Work through the material below line by line and say how many lines include the word "font". Only the number, please.

---*---

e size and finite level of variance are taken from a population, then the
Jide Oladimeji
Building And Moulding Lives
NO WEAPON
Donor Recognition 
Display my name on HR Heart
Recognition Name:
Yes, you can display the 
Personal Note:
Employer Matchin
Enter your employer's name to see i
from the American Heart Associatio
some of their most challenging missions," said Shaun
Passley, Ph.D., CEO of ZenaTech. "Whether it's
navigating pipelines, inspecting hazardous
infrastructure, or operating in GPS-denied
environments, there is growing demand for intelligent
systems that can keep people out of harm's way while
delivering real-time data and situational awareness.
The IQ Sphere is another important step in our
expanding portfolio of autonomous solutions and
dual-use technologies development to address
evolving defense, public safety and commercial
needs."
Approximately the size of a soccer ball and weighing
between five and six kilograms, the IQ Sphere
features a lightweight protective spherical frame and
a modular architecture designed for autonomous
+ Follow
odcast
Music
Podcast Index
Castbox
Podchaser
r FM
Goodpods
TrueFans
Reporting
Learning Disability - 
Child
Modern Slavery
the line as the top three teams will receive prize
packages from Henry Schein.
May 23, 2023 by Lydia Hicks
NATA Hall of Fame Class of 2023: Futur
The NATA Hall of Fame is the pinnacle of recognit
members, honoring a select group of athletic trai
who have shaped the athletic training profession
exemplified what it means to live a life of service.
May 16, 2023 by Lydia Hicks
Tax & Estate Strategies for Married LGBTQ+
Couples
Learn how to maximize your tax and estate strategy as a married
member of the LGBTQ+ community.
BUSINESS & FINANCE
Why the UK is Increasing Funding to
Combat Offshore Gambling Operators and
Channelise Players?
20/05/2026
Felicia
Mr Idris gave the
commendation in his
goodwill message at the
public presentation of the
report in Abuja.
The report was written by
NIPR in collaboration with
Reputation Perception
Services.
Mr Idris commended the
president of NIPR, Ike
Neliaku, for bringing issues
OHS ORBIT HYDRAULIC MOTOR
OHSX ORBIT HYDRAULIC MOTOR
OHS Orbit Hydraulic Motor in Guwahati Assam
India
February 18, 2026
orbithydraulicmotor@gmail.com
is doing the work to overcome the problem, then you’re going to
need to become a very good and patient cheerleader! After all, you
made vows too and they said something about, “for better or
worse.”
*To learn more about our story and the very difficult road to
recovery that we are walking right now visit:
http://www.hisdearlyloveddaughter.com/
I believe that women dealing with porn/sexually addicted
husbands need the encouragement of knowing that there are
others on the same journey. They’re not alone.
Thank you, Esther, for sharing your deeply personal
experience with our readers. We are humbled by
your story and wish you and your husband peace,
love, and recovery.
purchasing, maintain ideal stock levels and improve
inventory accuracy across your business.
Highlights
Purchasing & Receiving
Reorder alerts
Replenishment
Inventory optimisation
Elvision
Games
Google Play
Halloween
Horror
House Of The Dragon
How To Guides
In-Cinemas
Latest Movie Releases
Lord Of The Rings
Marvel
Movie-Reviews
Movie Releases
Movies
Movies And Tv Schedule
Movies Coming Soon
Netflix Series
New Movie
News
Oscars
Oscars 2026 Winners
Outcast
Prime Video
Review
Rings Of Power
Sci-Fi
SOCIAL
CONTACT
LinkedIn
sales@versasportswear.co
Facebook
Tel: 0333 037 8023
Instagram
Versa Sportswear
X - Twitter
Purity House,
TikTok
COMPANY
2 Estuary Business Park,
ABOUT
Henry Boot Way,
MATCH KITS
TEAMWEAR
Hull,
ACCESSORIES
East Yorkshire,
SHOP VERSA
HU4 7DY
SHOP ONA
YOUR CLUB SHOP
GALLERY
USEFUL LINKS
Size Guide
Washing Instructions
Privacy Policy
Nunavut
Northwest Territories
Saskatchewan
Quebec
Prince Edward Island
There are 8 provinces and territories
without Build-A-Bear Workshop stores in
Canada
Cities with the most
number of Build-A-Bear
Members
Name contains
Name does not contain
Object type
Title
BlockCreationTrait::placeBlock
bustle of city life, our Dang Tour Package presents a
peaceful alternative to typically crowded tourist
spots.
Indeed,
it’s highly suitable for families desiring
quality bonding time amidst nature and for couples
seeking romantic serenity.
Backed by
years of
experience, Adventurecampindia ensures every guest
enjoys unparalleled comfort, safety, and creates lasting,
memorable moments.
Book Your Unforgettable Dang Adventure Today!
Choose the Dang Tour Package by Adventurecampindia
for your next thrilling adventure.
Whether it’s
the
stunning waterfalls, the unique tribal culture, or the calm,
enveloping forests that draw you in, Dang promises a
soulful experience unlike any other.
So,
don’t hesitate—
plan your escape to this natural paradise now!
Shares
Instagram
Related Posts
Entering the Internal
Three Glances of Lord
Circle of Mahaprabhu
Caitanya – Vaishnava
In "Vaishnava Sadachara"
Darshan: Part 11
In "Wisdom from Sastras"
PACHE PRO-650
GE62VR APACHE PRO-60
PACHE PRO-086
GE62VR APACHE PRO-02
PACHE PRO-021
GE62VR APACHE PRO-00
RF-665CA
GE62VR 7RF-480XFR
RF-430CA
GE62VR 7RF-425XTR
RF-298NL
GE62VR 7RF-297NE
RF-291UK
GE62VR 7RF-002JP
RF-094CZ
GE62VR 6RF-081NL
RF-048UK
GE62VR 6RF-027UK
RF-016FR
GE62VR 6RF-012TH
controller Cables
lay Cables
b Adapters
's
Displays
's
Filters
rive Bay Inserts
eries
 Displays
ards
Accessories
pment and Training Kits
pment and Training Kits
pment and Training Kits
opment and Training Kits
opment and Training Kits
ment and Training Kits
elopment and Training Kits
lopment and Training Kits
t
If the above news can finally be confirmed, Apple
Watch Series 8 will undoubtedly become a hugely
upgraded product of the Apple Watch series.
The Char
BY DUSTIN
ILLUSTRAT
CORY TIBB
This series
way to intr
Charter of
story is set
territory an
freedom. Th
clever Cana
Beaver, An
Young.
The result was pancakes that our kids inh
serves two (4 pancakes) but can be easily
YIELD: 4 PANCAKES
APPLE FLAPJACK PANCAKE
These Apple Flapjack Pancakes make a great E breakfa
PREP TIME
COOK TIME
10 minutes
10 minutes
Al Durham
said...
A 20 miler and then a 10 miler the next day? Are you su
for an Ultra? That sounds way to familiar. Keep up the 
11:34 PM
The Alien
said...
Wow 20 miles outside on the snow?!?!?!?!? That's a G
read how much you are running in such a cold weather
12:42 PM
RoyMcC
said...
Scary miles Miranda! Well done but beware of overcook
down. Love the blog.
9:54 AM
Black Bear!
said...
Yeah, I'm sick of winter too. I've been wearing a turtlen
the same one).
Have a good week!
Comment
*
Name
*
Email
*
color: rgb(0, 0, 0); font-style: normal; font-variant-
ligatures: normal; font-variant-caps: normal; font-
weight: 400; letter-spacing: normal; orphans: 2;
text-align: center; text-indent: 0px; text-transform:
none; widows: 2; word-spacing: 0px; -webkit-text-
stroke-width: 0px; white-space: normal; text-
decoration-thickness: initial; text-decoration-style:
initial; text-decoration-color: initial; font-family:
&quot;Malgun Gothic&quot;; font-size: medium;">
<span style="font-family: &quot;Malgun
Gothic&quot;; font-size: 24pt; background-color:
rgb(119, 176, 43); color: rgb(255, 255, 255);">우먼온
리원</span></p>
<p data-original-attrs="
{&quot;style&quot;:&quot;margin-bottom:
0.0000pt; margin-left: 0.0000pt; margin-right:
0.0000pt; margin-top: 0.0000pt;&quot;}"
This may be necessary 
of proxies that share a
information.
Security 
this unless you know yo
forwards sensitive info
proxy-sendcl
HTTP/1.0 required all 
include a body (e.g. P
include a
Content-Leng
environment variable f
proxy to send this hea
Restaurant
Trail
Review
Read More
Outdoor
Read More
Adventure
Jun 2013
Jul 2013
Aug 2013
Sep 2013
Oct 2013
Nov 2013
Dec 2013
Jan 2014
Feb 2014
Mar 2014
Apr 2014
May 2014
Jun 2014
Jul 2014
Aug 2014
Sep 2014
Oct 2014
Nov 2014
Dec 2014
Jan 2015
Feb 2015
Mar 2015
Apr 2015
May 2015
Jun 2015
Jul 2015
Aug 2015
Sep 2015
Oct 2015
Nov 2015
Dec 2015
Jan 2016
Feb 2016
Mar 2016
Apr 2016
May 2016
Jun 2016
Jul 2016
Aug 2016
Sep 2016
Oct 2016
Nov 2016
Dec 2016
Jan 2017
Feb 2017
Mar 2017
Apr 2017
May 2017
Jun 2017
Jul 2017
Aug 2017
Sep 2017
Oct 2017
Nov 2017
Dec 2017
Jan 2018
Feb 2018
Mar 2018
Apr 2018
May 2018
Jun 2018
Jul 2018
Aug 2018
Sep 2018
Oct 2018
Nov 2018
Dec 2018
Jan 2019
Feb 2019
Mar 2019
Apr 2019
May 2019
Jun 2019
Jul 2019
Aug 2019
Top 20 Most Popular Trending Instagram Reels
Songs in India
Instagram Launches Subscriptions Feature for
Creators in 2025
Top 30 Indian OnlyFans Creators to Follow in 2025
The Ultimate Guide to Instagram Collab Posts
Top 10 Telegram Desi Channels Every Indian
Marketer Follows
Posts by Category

---*---

__RESPONSE BOX__: 6